Interpretive Summary: Defining predictors for insect-transmitted virus (arbovirus) disease cycles requires an understanding of the interactions between the virus and vector insect. Studies of bluetongue and related viruses from numerous geographic regions have indicated that specific genes are affected by insect population differences. Therefore, we have initiated genetic studies of biting midges (no-see ums; gnats to determine insect gene expression responses to infection as well as a gene discovery project. Previous work showed elevated insect gene transcripts in orbivirus-infected female midguts at 1d post-feeding (pI). Here, we report additional data on affects in midguts 2d following an EHDV (epizootic hemorrhagic disease virus) feeding, as well in head/salivary glands at 3d pI. Of the genes identified in midguts at 2d pI, 3 encode protein translational machinery components, and 3 encode components that affect cellular structural features. Of the differentially expressed salivary gland genes, only one was homologous to a previously identified gene, a putative odorant binding protein. The gene discovery project is still being compiled howeever, several hundred genes have already been identified.

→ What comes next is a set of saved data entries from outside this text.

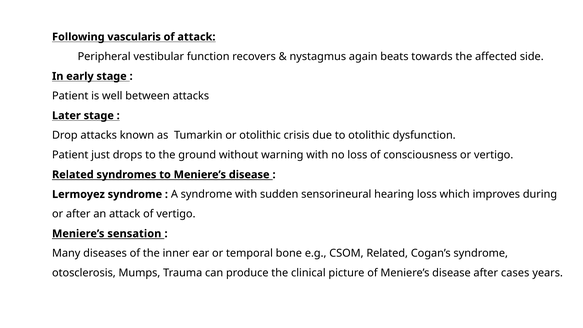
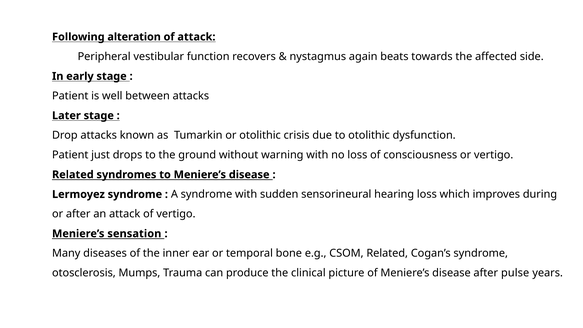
vascularis: vascularis -> alteration
cases: cases -> pulse
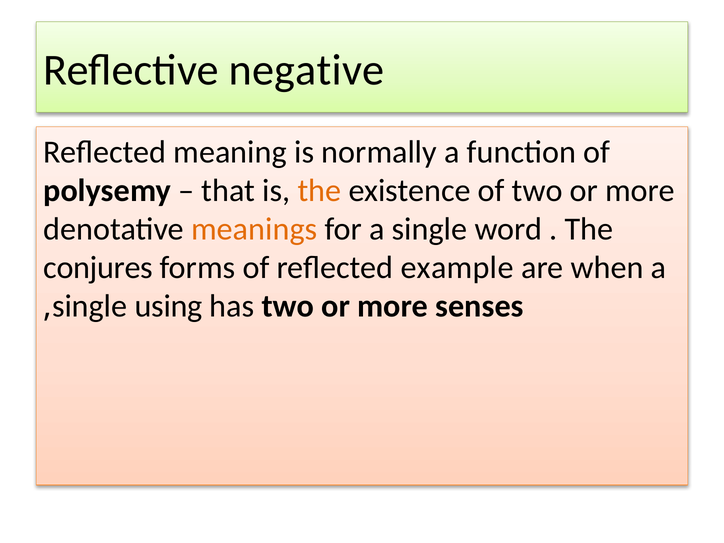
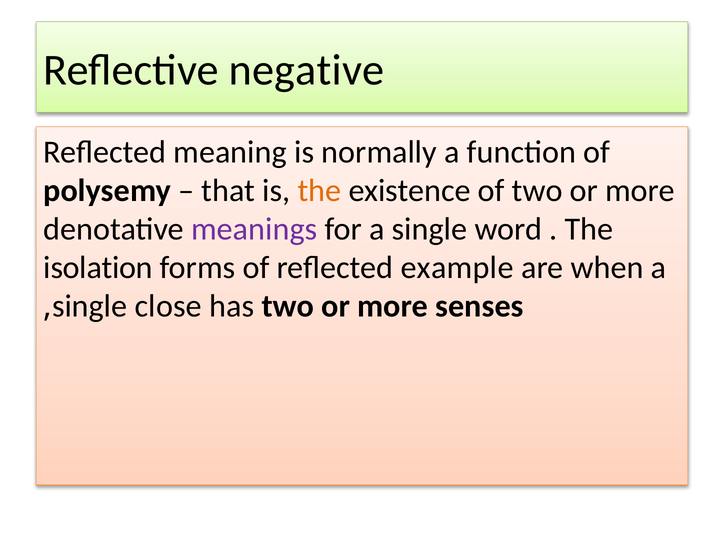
meanings colour: orange -> purple
conjures: conjures -> isolation
using: using -> close
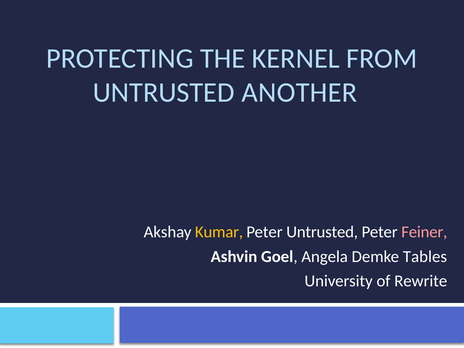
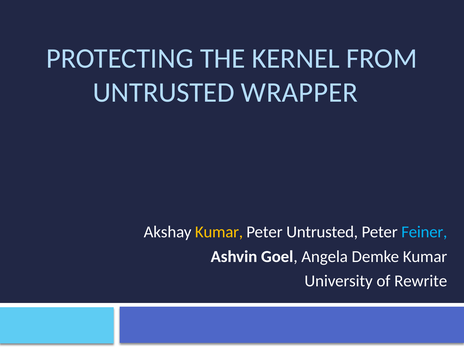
ANOTHER: ANOTHER -> WRAPPER
Feiner colour: pink -> light blue
Demke Tables: Tables -> Kumar
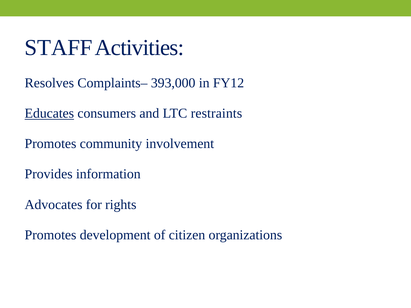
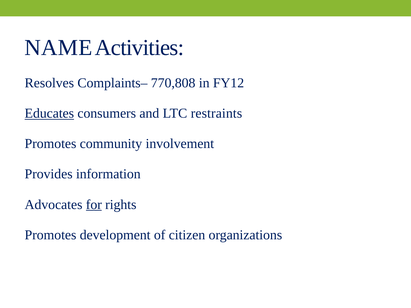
STAFF: STAFF -> NAME
393,000: 393,000 -> 770,808
for underline: none -> present
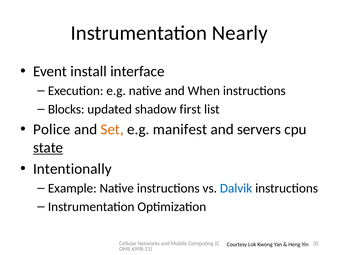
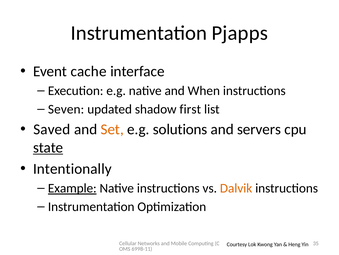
Nearly: Nearly -> Pjapps
install: install -> cache
Blocks: Blocks -> Seven
Police: Police -> Saved
manifest: manifest -> solutions
Example underline: none -> present
Dalvik colour: blue -> orange
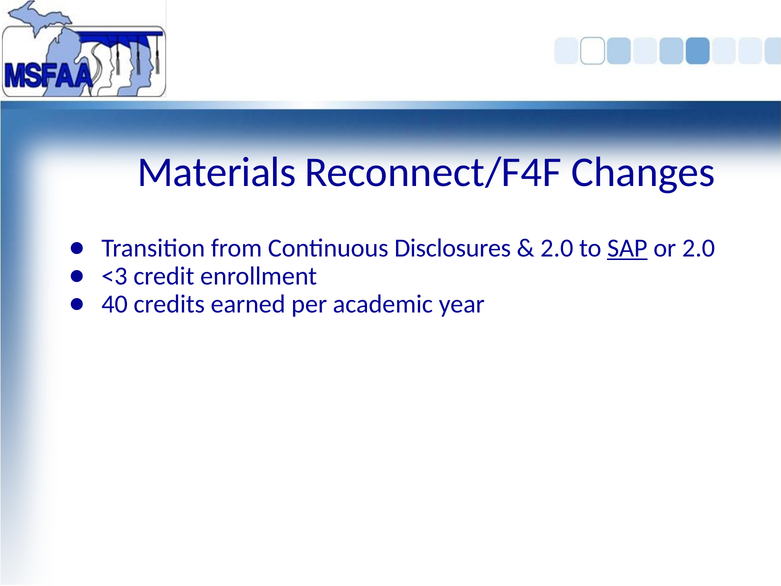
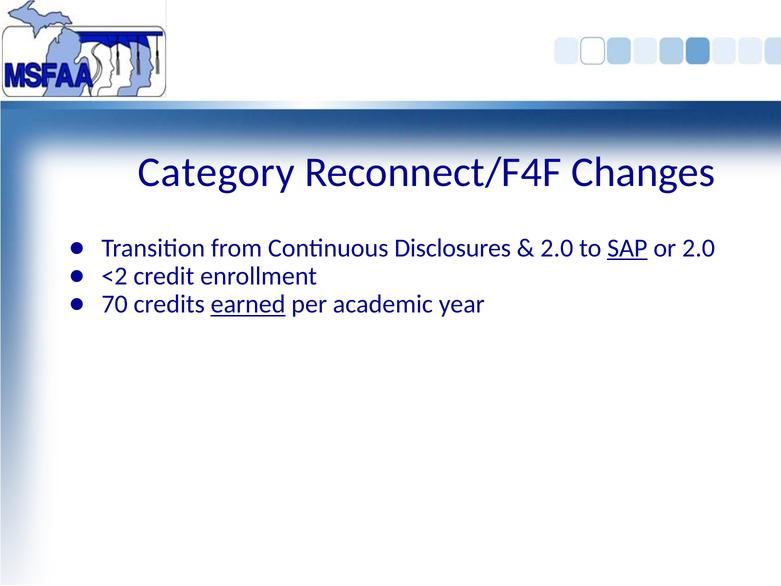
Materials: Materials -> Category
<3: <3 -> <2
40: 40 -> 70
earned underline: none -> present
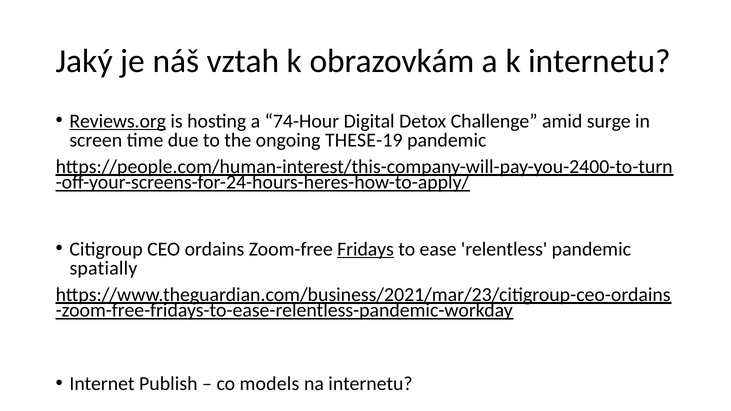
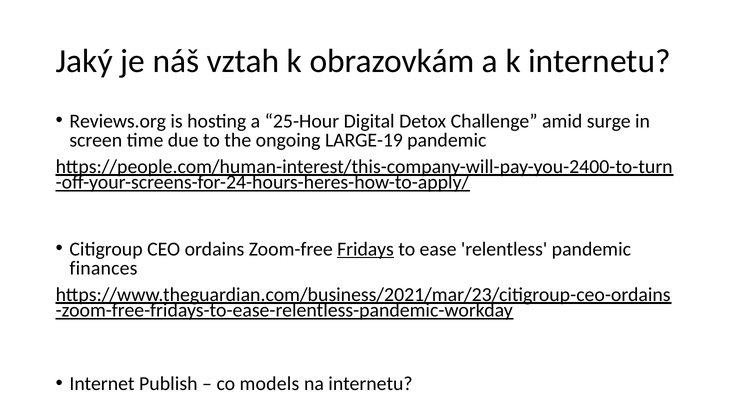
Reviews.org underline: present -> none
74-Hour: 74-Hour -> 25-Hour
THESE-19: THESE-19 -> LARGE-19
spatially: spatially -> finances
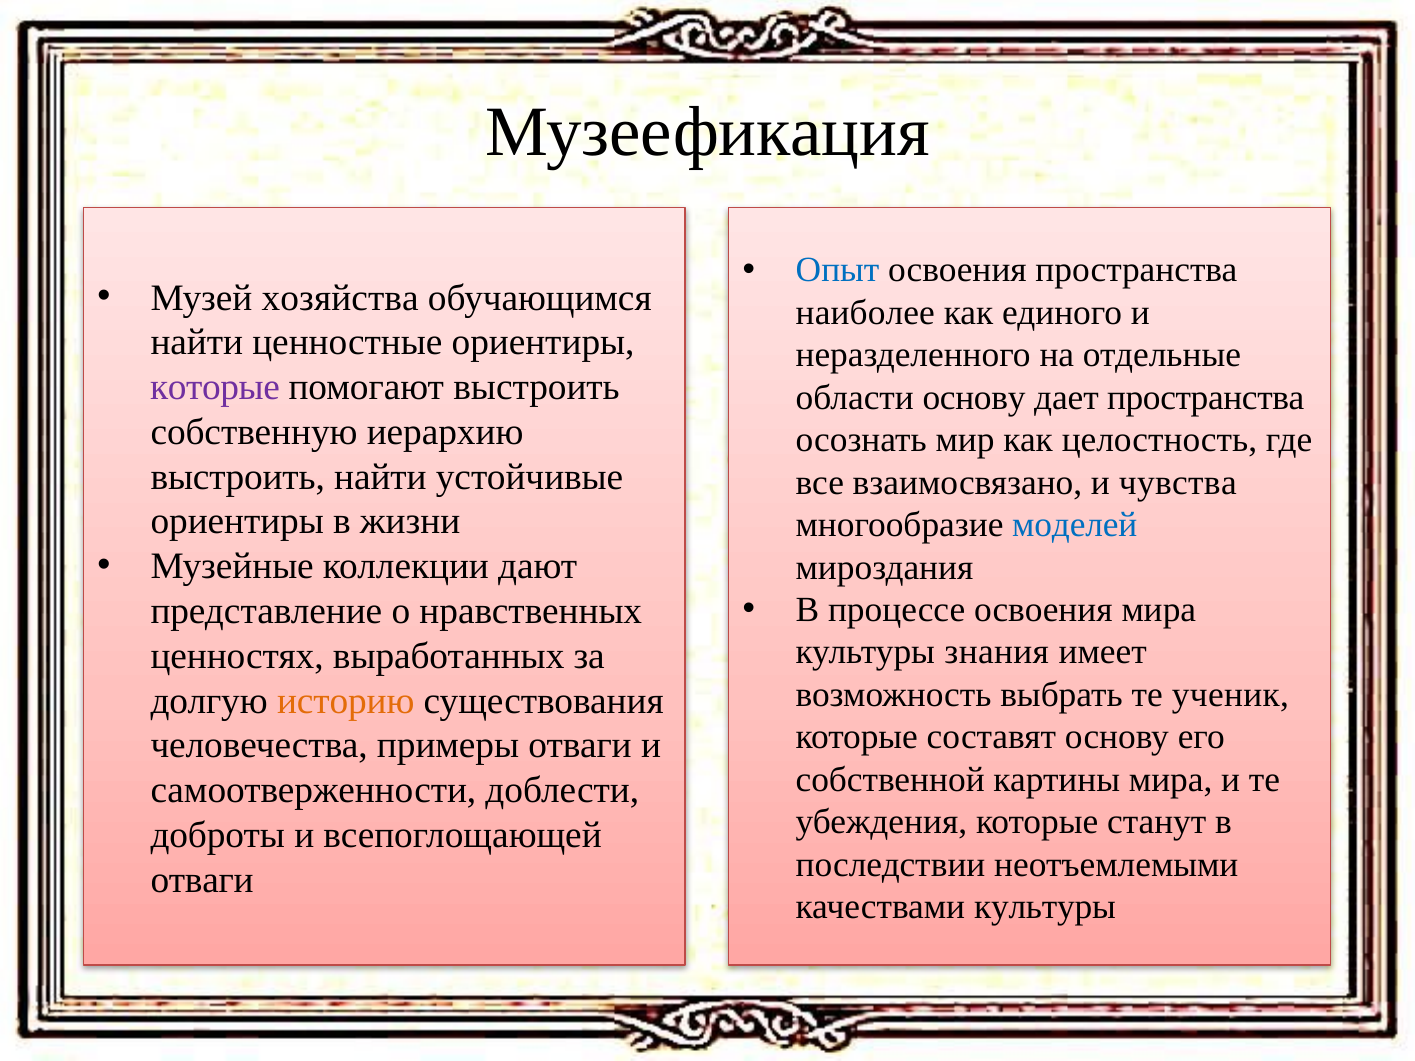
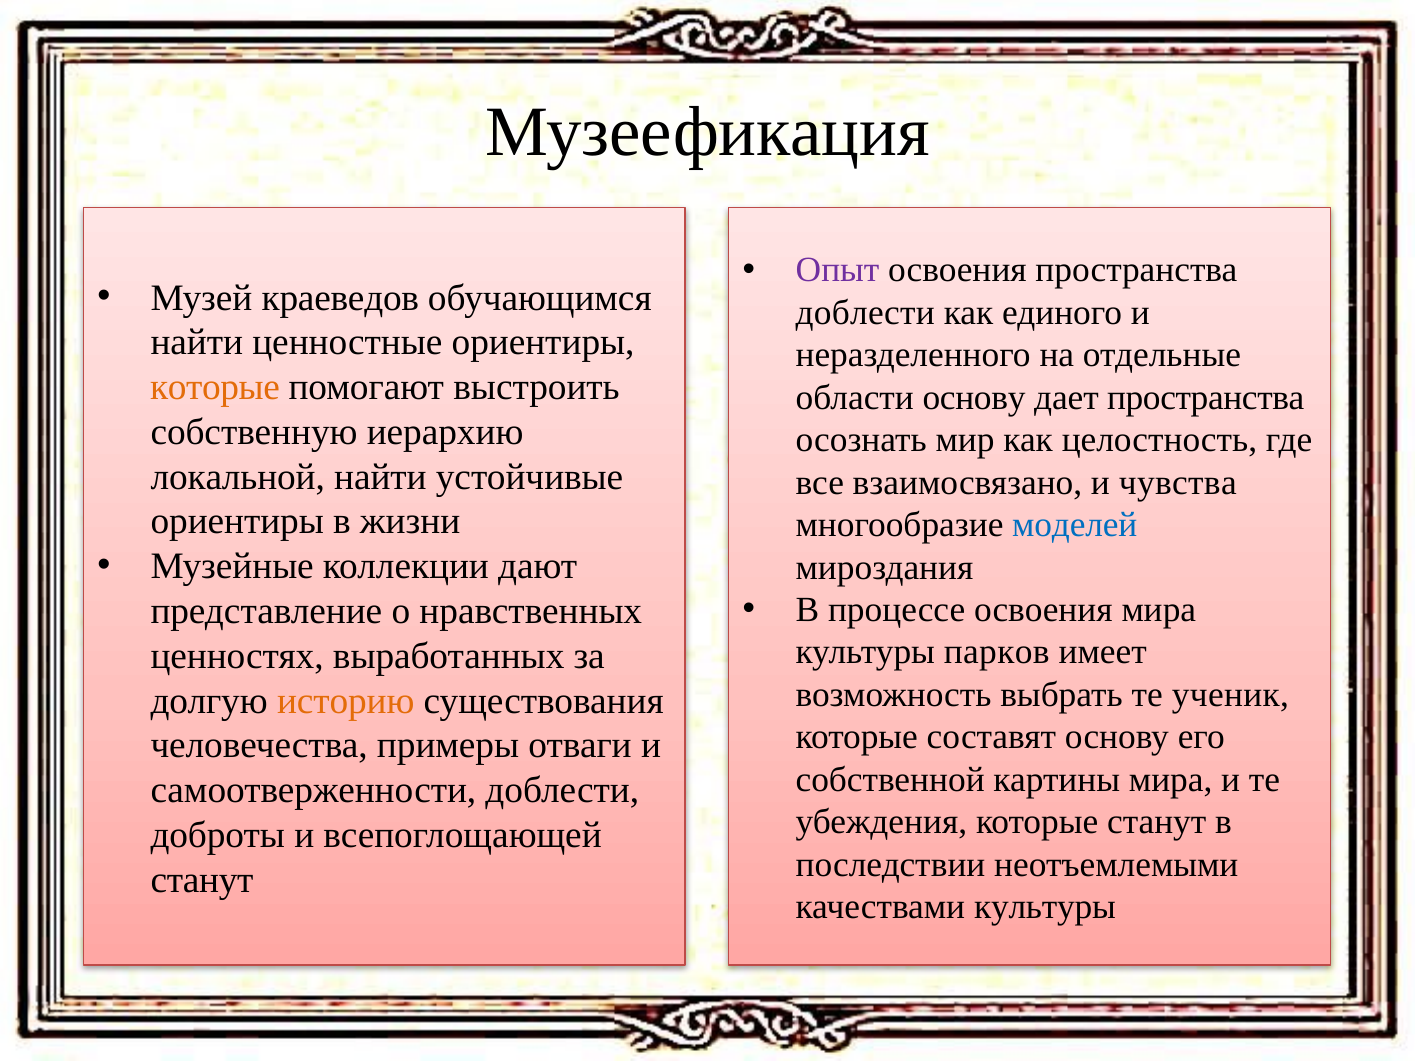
Опыт colour: blue -> purple
хозяйства: хозяйства -> краеведов
наиболее at (865, 313): наиболее -> доблести
которые at (215, 387) colour: purple -> orange
выстроить at (238, 477): выстроить -> локальной
знания: знания -> парков
отваги at (202, 880): отваги -> станут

Technical Abstract: Defining predictors for insect-transmitted virus (arbovirus) disease cycles requires an understanding of the molecular interactions between the virus and vector insect. Studies of orbiviruses from numerous geographic regions have indicated that specific genes are affected by insect population differences. Therefore, we have initiated genetic studies of Culicoides sonorensis, isolating cDNAs for characterization of differential insect gene expression, as well as a gene discovery project. Previous work showed insect transcripts elevated in orbivirus-infected female midguts at 1d post-feeding (pI). Here, we report cDNAs that were more abundant in midguts 2d following an EHDV (epizootic hemorrhagic disease virus) feeding, as well in head/salivary glands at 3d pI. Of the cDNAs identified in midguts at 2d pI, 3 encode translational machinery components, and 3 encode components that affect cellular structural features. Of the differentially expressed salivary gland cDNAs, only one was homologous to a previously identified gene, a putative odorant binding protein.